▸ **Task requirements**: Print the lines in the listing below that fall between the line with "(Работающий на дому)" and the line with "очередной книжке - четыр", those two lines included, exactly as they stand and with nothing else.

----- Records supplied

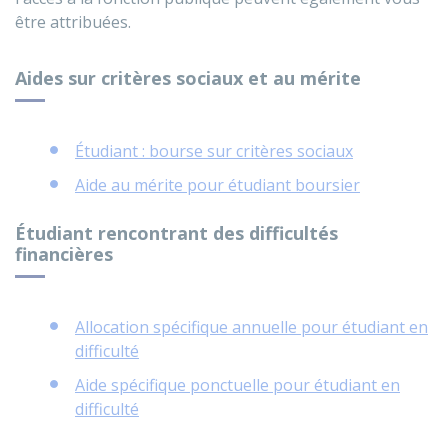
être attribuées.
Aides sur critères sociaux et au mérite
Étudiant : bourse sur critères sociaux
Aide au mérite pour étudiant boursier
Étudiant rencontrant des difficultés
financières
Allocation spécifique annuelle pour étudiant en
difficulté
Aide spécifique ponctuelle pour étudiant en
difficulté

----------
----- Records supplied

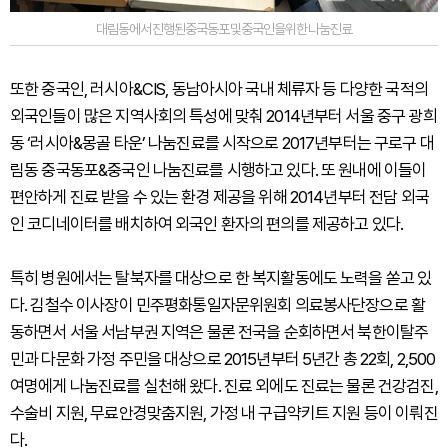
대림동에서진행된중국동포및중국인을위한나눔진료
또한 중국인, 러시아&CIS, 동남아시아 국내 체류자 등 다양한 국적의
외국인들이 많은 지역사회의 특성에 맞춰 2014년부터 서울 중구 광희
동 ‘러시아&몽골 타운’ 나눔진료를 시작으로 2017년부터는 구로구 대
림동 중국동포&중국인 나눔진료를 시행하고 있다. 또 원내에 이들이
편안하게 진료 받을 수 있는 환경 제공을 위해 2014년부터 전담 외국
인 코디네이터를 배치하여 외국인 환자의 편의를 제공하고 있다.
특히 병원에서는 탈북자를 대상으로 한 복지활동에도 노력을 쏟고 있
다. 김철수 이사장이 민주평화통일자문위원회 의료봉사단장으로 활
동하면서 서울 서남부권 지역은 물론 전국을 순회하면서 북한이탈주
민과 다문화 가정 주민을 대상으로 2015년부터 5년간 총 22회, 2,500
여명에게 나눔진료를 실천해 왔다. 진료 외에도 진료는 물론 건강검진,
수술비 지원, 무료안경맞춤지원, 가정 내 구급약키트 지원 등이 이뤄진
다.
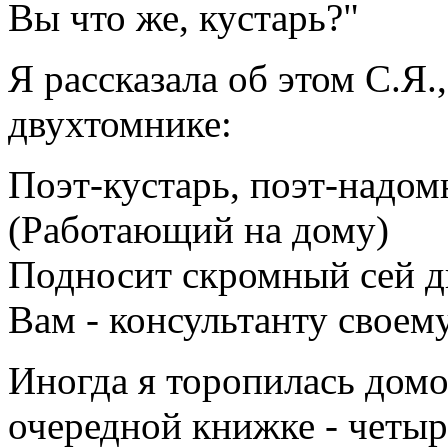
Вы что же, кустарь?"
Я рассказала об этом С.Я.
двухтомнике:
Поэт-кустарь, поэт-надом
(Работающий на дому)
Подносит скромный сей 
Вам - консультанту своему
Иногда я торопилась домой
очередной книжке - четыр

----------
----- Records supplied

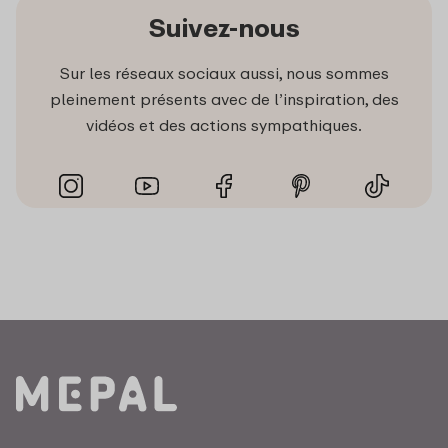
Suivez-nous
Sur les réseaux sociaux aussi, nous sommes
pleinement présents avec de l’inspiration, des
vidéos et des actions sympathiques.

----------

▸ **Exercise result**:
(Работающий на дому)
Подносит скромный сей 
Вам - консультанту своему
Иногда я торопилась домой
очередной книжке - четыр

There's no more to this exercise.